Consort diagram of the cohort of HIV/HBV patients from 3 HIV clinics in Texas. Patients were excluded if insufficient data existed to categorize them as having acute infection or if HIV or HBV diagnosis was not clear. Clear acute infection and chronicity (ie, infection >6 months) could not be established. aNot exclusive. Abbreviation: HBV, hepatitis B virus.
Table 1.
Baseline Characteristics of Those who Lost Hepatitis B Surface Antigen Compared With Those who Did Not
| Overall (n = 571), No. (%) | HBsAg Persistent (n = 509), No. (%) | HBsAg Loss (n = 62), No. (%) | P Value | |
|---|---|---|---|---|
| Gender | .80 | |||
| Female | 77 (13.49) | 68 (13.36) | 9 (14.52) | |
| Male | 494 (86.51) | 441 (86.64) | 53 (85.48) | |
| Race/ethnicity | .17 | |||
| Non-Hispanic White | 114 (19.96) | 107 (21.02) | 7 (11.29) | |
| Black | 347 (60.77) | 308 (60.51) | 39 (62.90) | |
| Hispanic | 88 (15.41) | 74 (14.54) | 14 (22.58) | |
| Other | 22 (3.85) | 20 (3.93) | 2 (3.23) | |
| Insurance | .08 | |||
| Commercial | 52 (9.11) | 44 (8.64) | 8 (12.90) | |
| Medicaid | 124 (21.72) | 111 (21.81) | 13 (20.97) | |
| Medicare | 162 (28.37) | 138 (27.11) | 24 (38.71) | |
| Ryan White/uninsured | 233 (40.81) | 216 (42.44) | 17 (27.42) | |
| BMI | 25.88 ± 5.95 | 25.82 ± 5.82 | 26.49 ± 7.00 | .41 |
| HIV risk factor | .82 | |||
| Heterosexual | 176 (30.82) | 159 (31.24) | 17 (27.42) | |
| MSM | 279 (48.86) | 249 (48.92) | 30 (48.39) | |
| IDU | 57 (9.98) | 49 (9.63) | 8 (12.90) | |
| Other | 59 (10.33) | 52 (10.22) | 7 (11.29) | |
| AIDS, baseline | .03 | |||
| no | 323 (56.57) | 296 (58.15) | 27 (43.55) | |
| Yes | 248 (43.43) | 213 (41.85) | 35 (56.45) | |
| Hepatitis B e antigen, baseline | .001 | |||
| Negative | 295 (51.66) | 251 (49.31) | 44 (70.97) | |
| Positive | 276 (48.34) | 258 (50.69) | 18 (29.03) | |
| cirrhosis | .29 | |||
| No | 480 (84.06) | 425 (83.50) | 55 (88.71) | |
| Yes | 91 (15.94) | 84 (16.50) | 7 (11.29) |
Abbreviations: BMI, body mass index; IDU, injection drug use; MSM, men who have sex with men.

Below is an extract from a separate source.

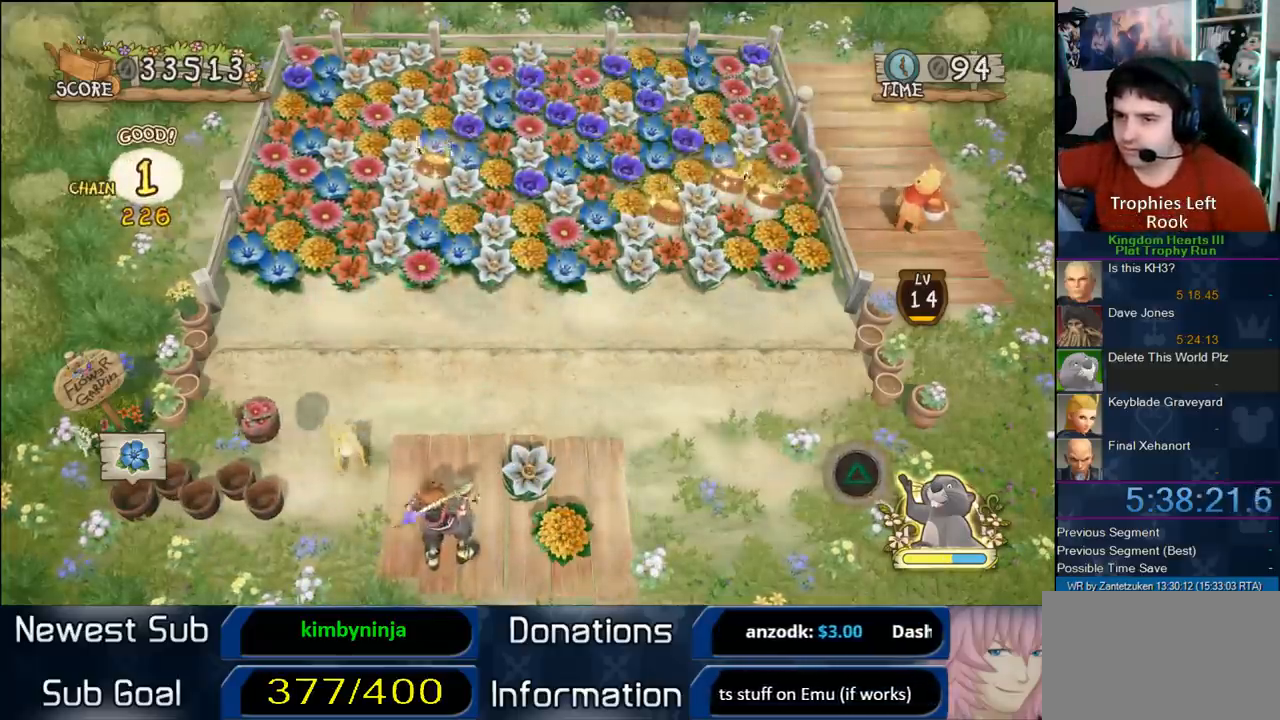
{"buttons": [], "left_stick": "center", "right_stick": "center", "events": [[300, "left_stick", "right"], [467, "left_stick", "center"]]}
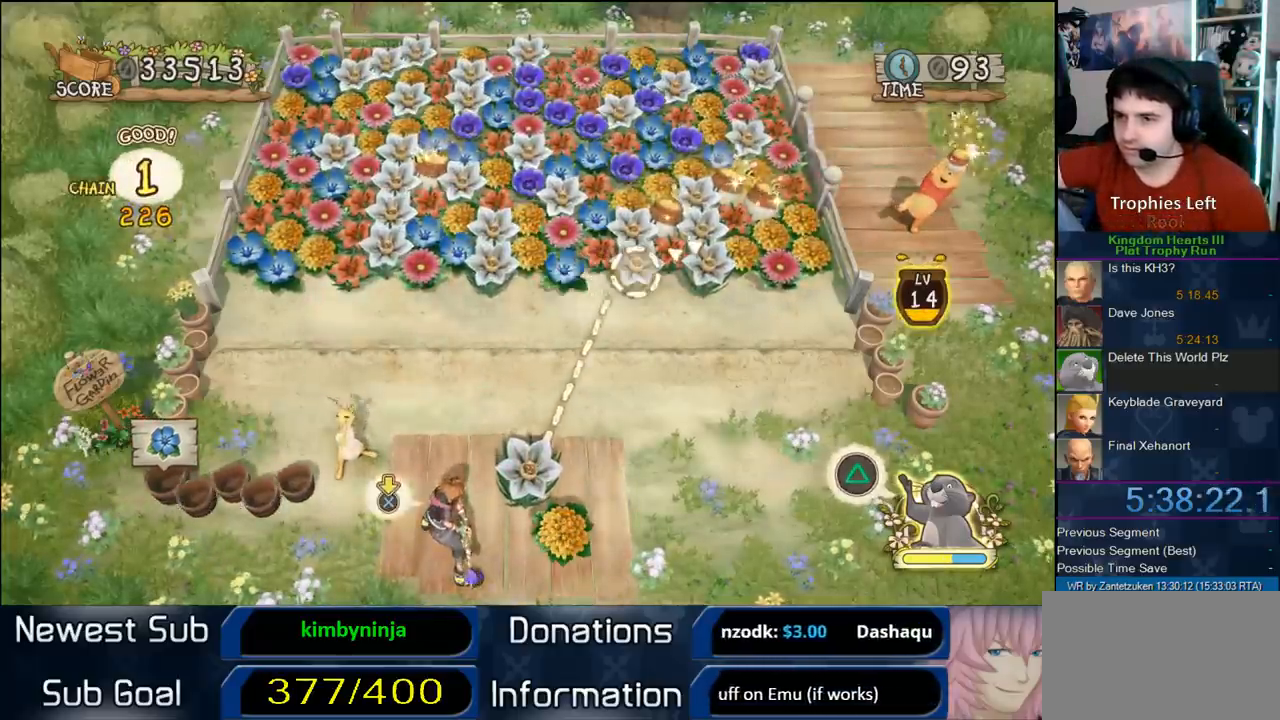
{"buttons": ["CIRCLE"], "left_stick": "center", "right_stick": "center", "events": [[100, "left_stick", "right"], [150, "left_stick", "center"], [200, "CIRCLE", "down"]]}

The incidence rate of HBsAg loss was 1.50 per 100 person-years. The incidence rate for HBsAg loss was highest for HBeAg-negative individuals at baseline (2.16 per 100 person-years; 95% CI, 1.61–2.91) and lowest among non-Hispanic Whites (0.87 per 100 person-years; 95% CI, 0.41–1.82).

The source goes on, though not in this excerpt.